La gattara

Verso la fine degli anni novanta mia nonna viveva in un monolocale di trenta metri quadrati.
La cucina era illuminata da un'ampia finestra che si affacciava su uno spazioso giardino.
Quando mia nonna era ancora viva il posto era curato.
Lei chiamava un contadino che, gratuitamente, si prestava a falciare l'erba, curare i fiori e sfrondare gli alberi dai rami troppo lunghi.
Alla sua morte mio padre mi chiese se fossi interessato al posto.
Lo occupai in un battibaleno portandomi appresso un borsone di libri e due grucce con dei pantaloni e delle camicie appese.
Finalmente un posticino solo per me. Passavo soprattutto le giornate studiando.
Di tanto in tanto sollevavo lo sguardo e mi rammaricavo del giardino che avevo di fronte.
L'incuria allignava sovrana, l'erbaccia era cresciuta di quasi un metro, un camioncino di operai aveva scaricato alcune traversine, un fabbro usava un angolo come deposito e un falegname si faceva portare il legno ancora grezzo e lo depositava  vicino al portone.
Portone si fa per dire, in realtà si trattava di un mezzo portone perchè l'incuria e l'abbandono lo avevano liquefatto.
Dopo un po’ di giorni mi accorsi che stazionava un bel gruppo di sette gatti.
Poi notai che ad orari rigorosamente prestabiliti (le 12 e le 18) i gatti si radunavano verso il centro dello spiazzo.
Di lì a poco appariva una signora avanti negli anni che portava loro da mangiare.
Strinsi amicizia e mi divertii ad accompagnarla alla mattina a far la spesa.
Si chiamava Aurora e come il suo nome era solare, vitale, sempre pronta a sorridere e a scherzare.
Ci spostavamo con il suo carrello in alluminio, laccato oro, e andavamo a comprare del pesce, della frutta e della verdura.
Verso le undici poi si passava da Bepi, un vecchio compagno delle scuole elementari che gestiva una tavernetta con del buon vino rosso.

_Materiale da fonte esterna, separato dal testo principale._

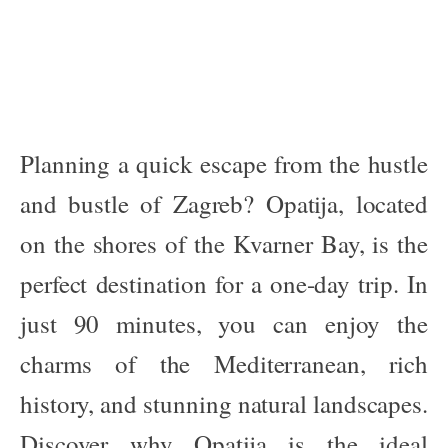
Planning a quick escape from the hustle
and bustle of Zagreb? Opatija, located
on the shores of the Kvarner Bay, is the
perfect destination for a one-day trip. In
just 90 minutes, you can enjoy the
charms of the Mediterranean, rich
history, and stunning natural landscapes.
Discover why Opatija is the ideal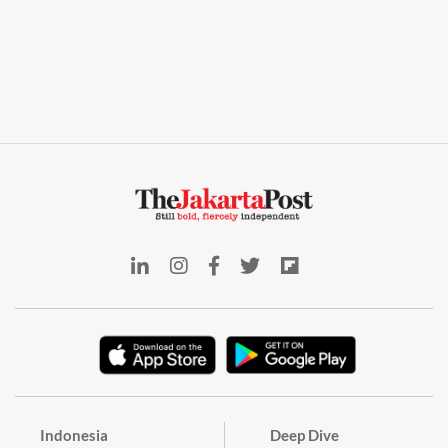
Indonesia
Deep Dive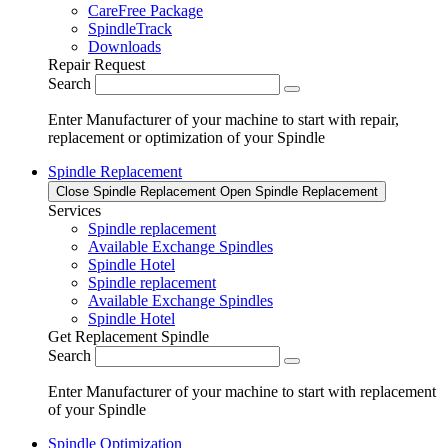
CareFree Package
SpindleTrack
Downloads
Repair Request
Search
Enter Manufacturer of your machine to start with repair,
replacement or optimization of your Spindle
Spindle Replacement
Close Spindle Replacement
Open Spindle Replacement
Services
Spindle replacement
Available Exchange Spindles
Spindle Hotel
Spindle replacement
Available Exchange Spindles
Spindle Hotel
Get Replacement Spindle
Search
Enter Manufacturer of your machine to start with replacement
of your Spindle
Spindle Optimization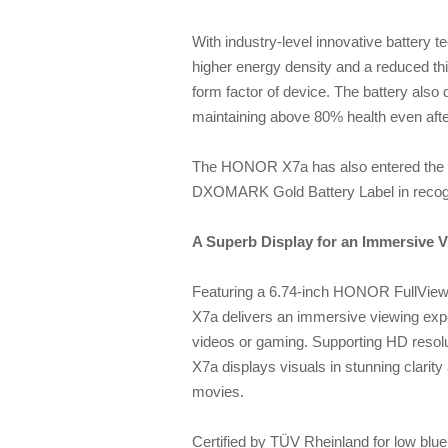
With industry-level innovative battery
higher energy density and a reduced thic
form factor of device. The battery also
maintaining above 80% health even afte
The HONOR X7a has also entered the 
DXOMARK Gold Battery Label in recogni
A Superb Display for an Immersive 
Featuring a 6.74-inch HONOR FullView
X7a delivers an immersive viewing expe
videos or gaming. Supporting HD resolu
X7a displays visuals in stunning clarity
movies.
Certified by TÜV Rheinland for low blu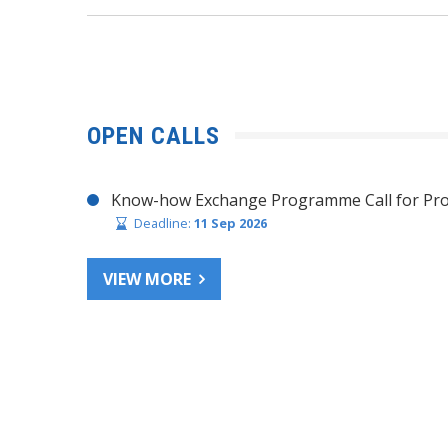
OPEN CALLS
Know-how Exchange Programme Call for Pro
Deadline:
11 Sep 2026
VIEW MORE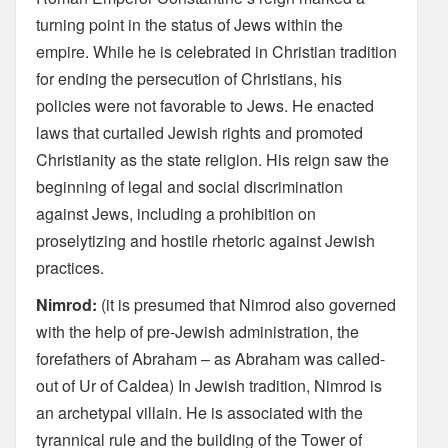
turning point in the status of Jews within the
empire. While he is celebrated in Christian tradition
for ending the persecution of Christians, his
policies were not favorable to Jews. He enacted
laws that curtailed Jewish rights and promoted
Christianity as the state religion. His reign saw the
beginning of legal and social discrimination
against Jews, including a prohibition on
proselytizing and hostile rhetoric against Jewish
practices.
Nimrod:
(it is presumed that Nimrod also governed
with the help of pre-Jewish administration, the
forefathers of Abraham – as Abraham was called-
out of Ur of Caldea) In Jewish tradition, Nimrod is
an archetypal villain. He is associated with the
tyrannical rule and the building of the Tower of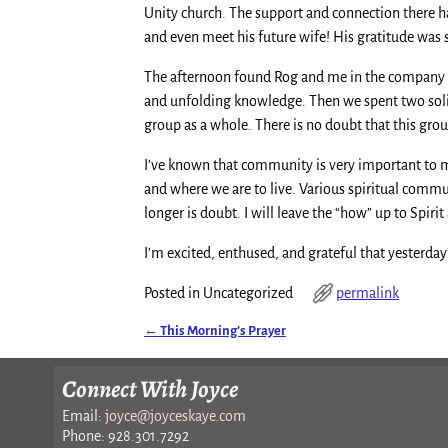
Unity church. The support and connection there h
and even meet his future wife! His gratitude was
The afternoon found Rog and me in the company of 
and unfolding knowledge. Then we spent two solid h
group as a whole. There is no doubt that this grou
I’ve known that community is very important to me 
and where we are to live. Various spiritual commu
longer is doubt. I will leave the “how” up to Spiri
I’m excited, enthused, and grateful that yesterda
Posted in
Uncategorized
permalink
←
This Morning’s Prayer
Post navigation
Connect With Joyce
Email:
joyce@joyceskaye.com
Phone: 928.301.7292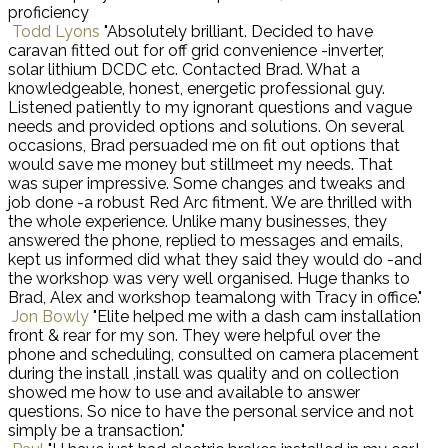
proficiency
Todd Lyons
"Absolutely brilliant. Decided to have
caravan fitted out for off grid convenience -inverter,
solar lithium DCDC etc. Contacted Brad. What a
knowledgeable, honest, energetic professional guy.
Listened patiently to my ignorant questions and vague
needs and provided options and solutions. On several
occasions, Brad persuaded me on fit out options that
would save me money but stillmeet my needs. That
was super impressive. Some changes and tweaks and
job done -a robust Red Arc fitment. We are thrilled with
the whole experience. Unlike many businesses, they
answered the phone, replied to messages and emails,
kept us informed did what they said they would do -and
the workshop was very well organised. Huge thanks to
Brad, Alex and workshop teamalong with Tracy in office."
Jon Bowly
"Elite helped me with a dash cam installation
front & rear for my son. They were helpful over the
phone and scheduling, consulted on camera placement
during the install ,install was quality and on collection
showed me how to use and available to answer
questions. So nice to have the personal service and not
simply be a transaction."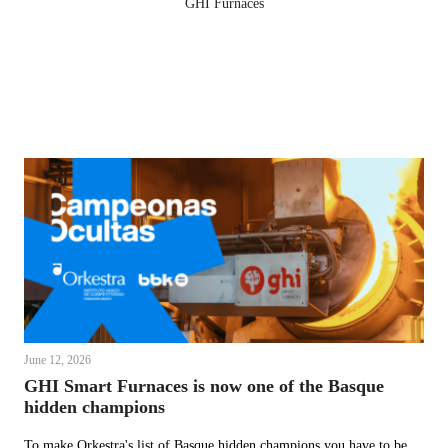
GHI Furnaces
June 12, 2026
GHI Smart Furnaces is now one of the Basque
hidden champions
To make Orkestra's list of Basque hidden champions you have to be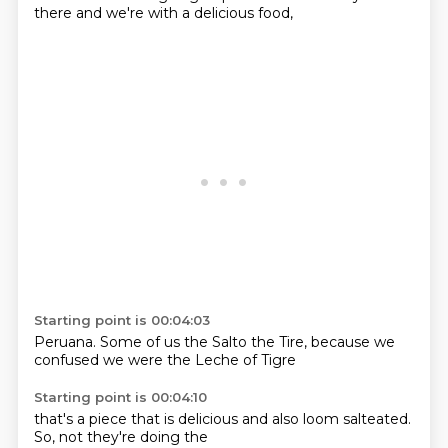
there
and we're
with a delicious
food,
Starting point is 00:04:03
Peruana.
Some of us
the Salto
the Tire,
because we
confused we were
the Leche
of Tigre
Starting point is 00:04:10
that's a
piece that is
delicious and
also loom
salteated.
So,
not they're
doing the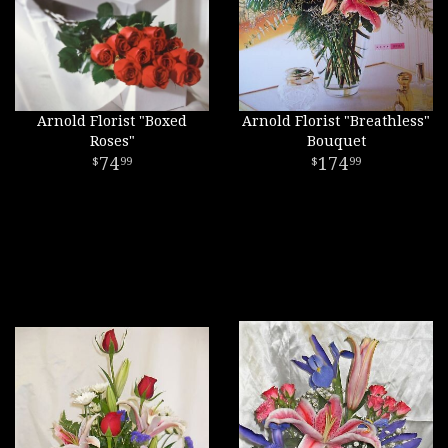
Arnold Florist "Boxed
Arnold Florist "Breathless"
Roses"
Bouquet
74
174
99
99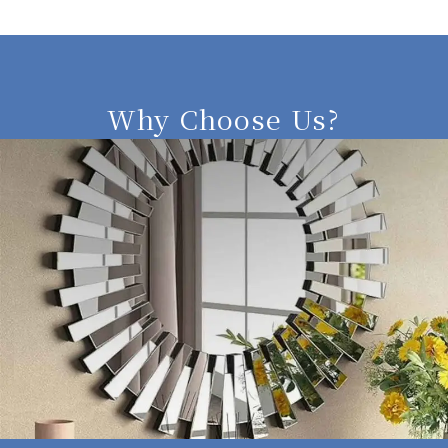
Why Choose Us?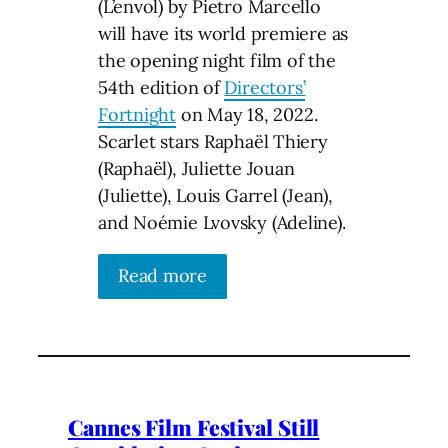
(L’envol) by Pietro Marcello
will have its world premiere as
the opening night film of the
54th edition of
Directors’
Fortnight
on May 18, 2022.
Scarlet stars Raphaël Thiery
(Raphaël), Juliette Jouan
(Juliette), Louis Garrel (Jean),
and Noémie Lvovsky (Adeline).
Read more
Cannes Film Festival Still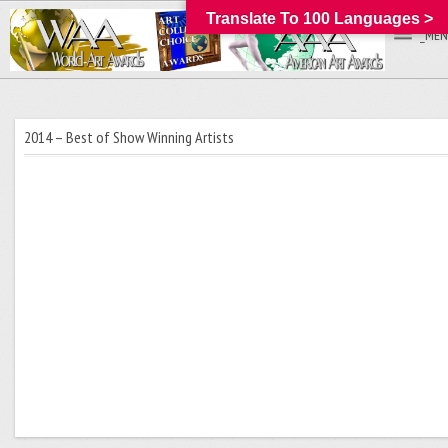
Translate To 100 Languages >
_MEN
2014 – Best of Show Winning Artists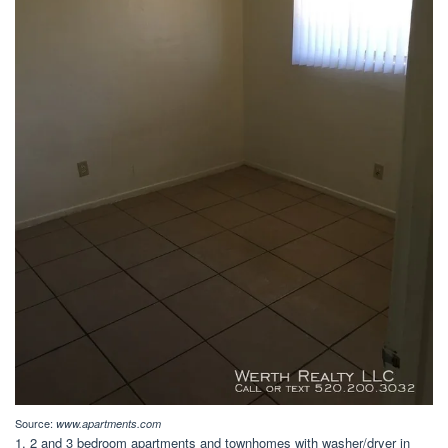
Source:
www.apartments.com
1, 2 and 3 bedroom apartments and townhomes with washer/dryer in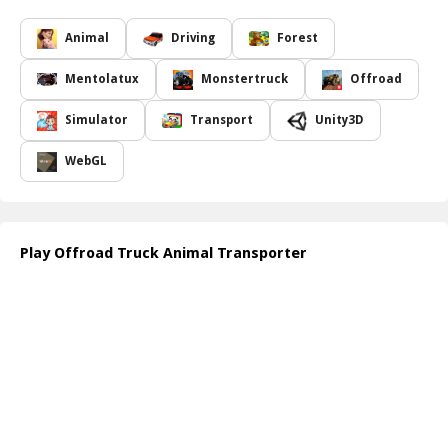
Prepare to face unpredictable weather and various obstacles that
test your driving skills to the limit. Each level is designed to
Animal
Driving
Forest
challenge your precision and ability to maneuver your truck
effectively. Will you be able to master the intricacies of farm animal
Mentolatux
Monstertruck
Offroad
transport and conquer all levels? You'll need sharp reflexes and
strategic thinking to succeed!
Simulator
Transport
Unity3D
As you progress through the game, you'll experience the joy of
overcoming obstacles while ensuring the safe delivery of your
WebGL
precious cargo. The immersive graphics and realistic sound effects
will keep you engaged, making every transport mission a thrilling
experience. Don't miss out on this exciting journey into the world
of offroad trucking!
Play Offroad Truck Animal Transporter
Website Developer:
https://www.crazygamesonline.com/
How to play free Offroad Truck Animal Transporter game online
To play Offroad Truck Animal Transporter, use the arrow keys or
WASD to control your truck's movements. Accelerate, brake, and
steer carefully to navigate through the levels. Keep an eye on your
cargo and avoid collisions to successfully transport the animals to
their destinations. Be prepared for challenging terrains and enjoy
the adventure!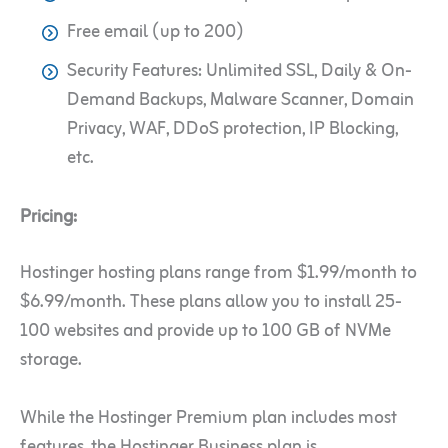
Free email (up to 200)
Security Features: Unlimited SSL, Daily & On-
Demand Backups, Malware Scanner, Domain
Privacy, WAF, DDoS protection, IP Blocking,
etc.
Pricing:
Hostinger hosting plans range from $1.99/month to
$6.99/month. These plans allow you to install 25-
100 websites and provide up to 100 GB of NVMe
storage.
While the Hostinger Premium plan includes most
features, the Hostinger Business plan is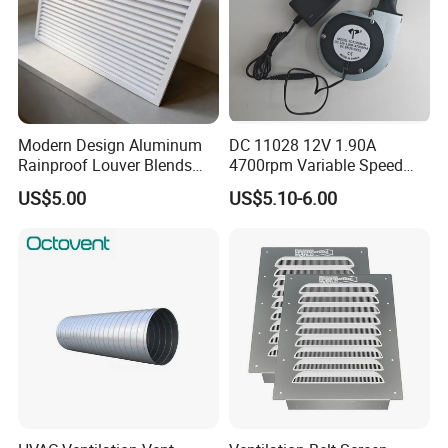
Modern Design Aluminum
DC 11028 12V 1.90A
Rainproof Louver Blends
4700rpm Variable Speed
Perfectly with Contemporary
Centrifugal Blower Industrial
US$5.00
US$5.10-6.00
Architectural Styles
Fan Cooling Fan Air Blower
Fan with Air Outlet and
Speed Controller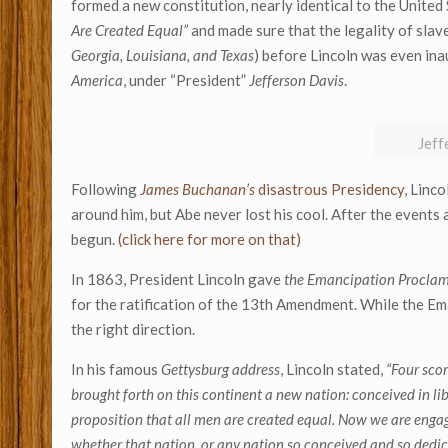
formed a new constitution, nearly identical to the United 
Are Created Equal”
and made sure that the legality of slaver
Georgia, Louisiana, and Texas
) before Lincoln was even in
America
, under “President”
Jefferson Davis
.
Jeff
Following
James Buchanan’s
disastrous Presidency
, Linc
around him, but Abe never lost his cool. After the events 
begun.
(click here for more on that)
In 1863, President Lincoln gave
the Emancipation Procla
for the ratification of the 13th Amendment. While the Ema
the right direction.
In his famous
Gettysburg address
, Lincoln stated,
“Four scor
brought forth on this continent a new nation: conceived in li
proposition that all men are created equal. Now we are engaged
whether that nation, or any nation so conceived and so dedicat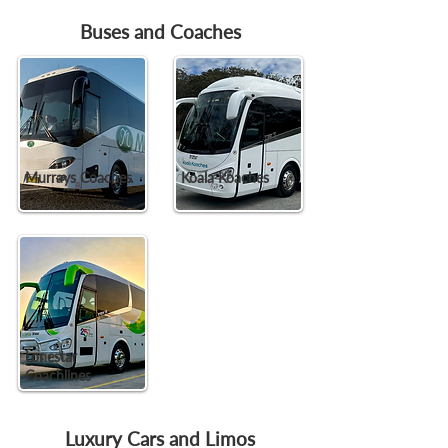
Buses and Coaches
Murrays Coaches
Koala Koaches
Lonestar
Coachlines
Luxury Cars and Limos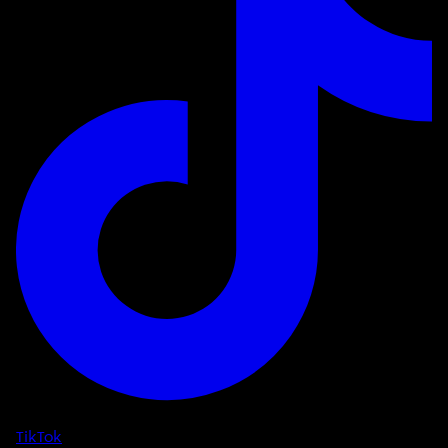
TikTok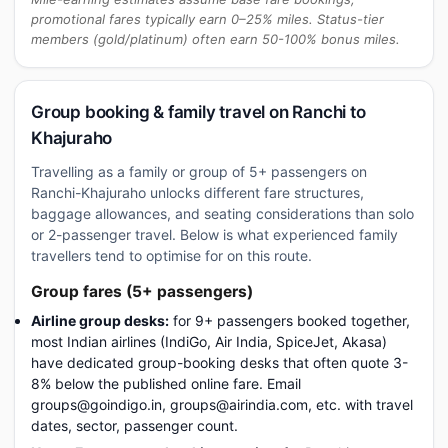
promotional fares typically earn 0–25% miles. Status-tier
members (gold/platinum) often earn 50-100% bonus miles.
Group booking & family travel on Ranchi to
Khajuraho
Travelling as a family or group of 5+ passengers on
Ranchi-Khajuraho unlocks different fare structures,
baggage allowances, and seating considerations than solo
or 2-passenger travel. Below is what experienced family
travellers tend to optimise for on this route.
Group fares (5+ passengers)
Airline group desks:
for 9+ passengers booked together,
most Indian airlines (IndiGo, Air India, SpiceJet, Akasa)
have dedicated group-booking desks that often quote 3-
8% below the published online fare. Email
groups@goindigo.in, groups@airindia.com, etc. with travel
dates, sector, passenger count.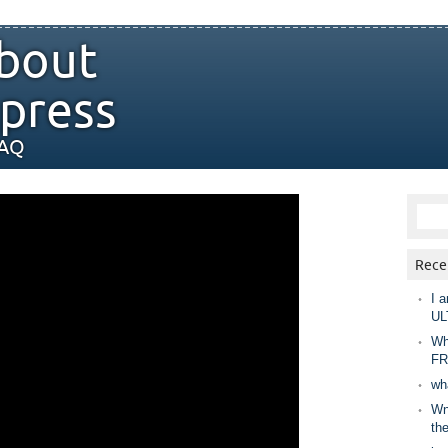
bout
press
FAQ
Rece
I a
UL
Wh
FR
wh
Wny
th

Si rimaneva quaranta minuti a bere un goto di vino e ad ascoltare i clienti occasionali e quelli abitudinari che confidavano al cameriere le loro avventure amorose o i loro viaggi.
Lei aveva avuto un marito ammiraglio a Venezia e nei primi anni di matrimonio lo aveva raggiunto in India e poi in Africa del Sud e poi in Giappone.
Quando tendeva l'orecchio ad ascoltare alcune di queste storie ammiccava.
Lei che il mondo lo aveva davvero conosciuto sorrideva. Alle dodici meno cinque si alzava e mi accompagnava a casa.
Ma era in questo momento che cominciava il suo show.
Entrava nel giardino e improvvisamente uscivano sette buffi musetti oltrepassando travi in legno o sbucando fuori da case abbandonate.
Lei li chiamava con voce imperiosa alle dodici in punto.
Marina era la prima ad affacciarsi, la matrigna felina, poi c'erano Poldo sveglio ed abile a percorrere le traversine in ferro.
In coppia arrivavano Melissa e Gigi, due mici piccoli molto vivaci e giocherelloni.
Zippa si avvicinava e mangiava solo se lei rimaneva lì vicino mentre Trilli era il più piccolo che spesso bisognava prendere in braccio e accarezzarlo.
Aurora poi si avventurava dentro una casetta abbandonata e andava a confortare Coeta, una gatta che zoppicava e si trascinava la coda perché paralizzata.
Se n'è andata un paio di mesi fa.
I suoi mici all'inizio non volevano mangiare ma quando mi sono avvicinato con il suo carrello della spesa hanno cominciato a seguirmi.
Certo lo sanno, io mi comporto in maniera diversa...
Se n'è andata ma non è sparita, ogni mezzogiorno quando raduno i sette gatti la sua aria eloquente ed imperiosa aleggia ancora nel mio piccolo trascurato giardino e mi aiuta ad entrare in contatto con loro.